Monday, May 10, 2010

EMC World: EMC takes the wraps off VPLEX


May 10, 2010 -- Beam me up, Joe Tucci. EMC kicked off its "Journey to the Private Cloud" at its 10th annual EMC World conference in here in Boston with another offering upon the altar of virtual storage – EMC VPLEX, a new scale-out architecture that can "teleport" applications from one data center to another.

The VPLEX appliance creates scale-out clusters with up to 8 nodes (N+1 and N-1) that EMC says can be dropped into an existing data center, virtualize third-party storage arrays (even the ones made by the "bad guys") and non-disruptively move/relocate virtual machines (VMs), their applications and associated information.

For full coverage of the VPLEX product launch, see "EMC Claims Answer for Latency in Global Storage Networks" from sister site Enterprise Storage Forum.

I'd love to get some reactions from actual EMC users, but the media has been set up in a comfy ballroom in the hotel next to the convention center for our convenience, of course.
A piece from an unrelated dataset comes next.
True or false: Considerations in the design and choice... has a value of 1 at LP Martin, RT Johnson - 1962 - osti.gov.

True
We're free to stroll over to the show floor, but that might be a bit tough to do and still make it back in time for the live video feed of the rest of the day's presentations.

Some tidbits from the show:

• There are two versions of the VPLEX appliance available today. 1.) A local configuration for "simplified mobility," meaning technology refreshes and rollovers inside the data center. 2.) The Metro version that connects synchronous data centers over distances of up to 100km.

• VPLEX only does block storage, no support for file or object-based storage.

• List prices start at $77,000 for a VPLEX local configuration and EMC is also offering a software subscription service for $26,000.

• EMC expects revenues for VPLEX to ramp in 2011, but expectations for 2010 are "quite modest."

• EMC also claims that their approach with VPLEX is to "really drive standards like SMI-S" – Brian Gallagher, president, EMC's storage virtualization product group…SMI-S? Really?

• Pat Gelsinger, president and COO, EMC information infrastructure products said a new version of EMC's FAST (fully automated storage tiering) technology is set to be announced tomorrow.